What is required. The records are to be reproduced verbatim.

Supplied information: Begin

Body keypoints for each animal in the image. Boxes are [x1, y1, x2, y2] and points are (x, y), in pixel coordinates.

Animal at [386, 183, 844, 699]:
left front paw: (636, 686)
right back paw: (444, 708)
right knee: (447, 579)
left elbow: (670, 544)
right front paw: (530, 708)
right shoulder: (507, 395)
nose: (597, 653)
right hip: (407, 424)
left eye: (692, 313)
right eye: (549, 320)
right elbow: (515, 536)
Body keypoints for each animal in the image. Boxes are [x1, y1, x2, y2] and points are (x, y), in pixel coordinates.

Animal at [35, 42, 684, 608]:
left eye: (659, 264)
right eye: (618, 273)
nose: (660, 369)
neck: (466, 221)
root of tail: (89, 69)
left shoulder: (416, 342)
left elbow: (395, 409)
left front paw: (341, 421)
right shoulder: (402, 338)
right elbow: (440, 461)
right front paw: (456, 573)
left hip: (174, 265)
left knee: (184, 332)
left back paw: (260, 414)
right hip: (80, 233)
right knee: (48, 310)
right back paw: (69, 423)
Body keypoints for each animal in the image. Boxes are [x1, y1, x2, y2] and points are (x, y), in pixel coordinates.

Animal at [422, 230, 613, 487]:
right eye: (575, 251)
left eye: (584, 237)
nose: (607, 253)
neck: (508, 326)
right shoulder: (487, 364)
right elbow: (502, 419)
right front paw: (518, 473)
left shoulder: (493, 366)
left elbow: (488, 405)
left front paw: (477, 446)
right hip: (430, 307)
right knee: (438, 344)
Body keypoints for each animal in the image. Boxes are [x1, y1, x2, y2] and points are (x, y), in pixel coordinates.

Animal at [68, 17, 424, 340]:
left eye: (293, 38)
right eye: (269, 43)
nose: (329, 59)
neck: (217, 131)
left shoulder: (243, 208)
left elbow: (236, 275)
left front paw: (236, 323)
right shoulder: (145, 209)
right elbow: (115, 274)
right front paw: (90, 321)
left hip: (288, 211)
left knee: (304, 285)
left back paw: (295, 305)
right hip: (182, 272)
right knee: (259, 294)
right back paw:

Supplied information: End

Finished task.
Body keypoints for each animal in the image. Boxes are [x1, y1, x2, y2] and points are (x, y), in pixel coordinates.

Animal at [386, 183, 844, 699]:
left front paw: (636, 686)
right back paw: (444, 708)
right knee: (447, 579)
left elbow: (670, 544)
right front paw: (530, 708)
right shoulder: (507, 395)
nose: (597, 653)
right hip: (407, 424)
left eye: (692, 313)
right eye: (549, 320)
right elbow: (515, 536)
Body keypoints for each animal in the image. Boxes are [x1, y1, x2, y2] and points are (x, y), in pixel coordinates.

Animal at [35, 42, 684, 608]:
left eye: (659, 264)
right eye: (618, 273)
nose: (660, 369)
neck: (466, 221)
root of tail: (89, 69)
left shoulder: (416, 342)
left elbow: (395, 409)
left front paw: (341, 421)
right shoulder: (402, 338)
right elbow: (440, 461)
right front paw: (456, 573)
left hip: (174, 265)
left knee: (184, 332)
left back paw: (260, 414)
right hip: (80, 233)
right knee: (48, 310)
right back paw: (69, 423)
Body keypoints for each animal in the image. Boxes are [x1, y1, x2, y2] and points are (x, y), in pixel coordinates.

Animal at [422, 230, 613, 487]:
right eye: (575, 251)
left eye: (584, 237)
nose: (607, 253)
neck: (508, 326)
right shoulder: (487, 364)
right elbow: (502, 419)
right front paw: (518, 473)
left shoulder: (493, 366)
left elbow: (488, 405)
left front paw: (477, 446)
right hip: (430, 307)
right knee: (438, 344)
Body keypoints for each animal in the image. Boxes are [x1, y1, x2, y2] and points are (x, y), in pixel coordinates.

Animal at [68, 17, 424, 340]:
left eye: (293, 38)
right eye: (269, 43)
nose: (329, 59)
neck: (217, 131)
left shoulder: (243, 208)
left elbow: (236, 275)
left front paw: (236, 323)
right shoulder: (145, 209)
right elbow: (115, 274)
right front paw: (90, 321)
left hip: (288, 211)
left knee: (304, 285)
left back paw: (295, 305)
right hip: (182, 272)
right knee: (259, 294)
right back paw:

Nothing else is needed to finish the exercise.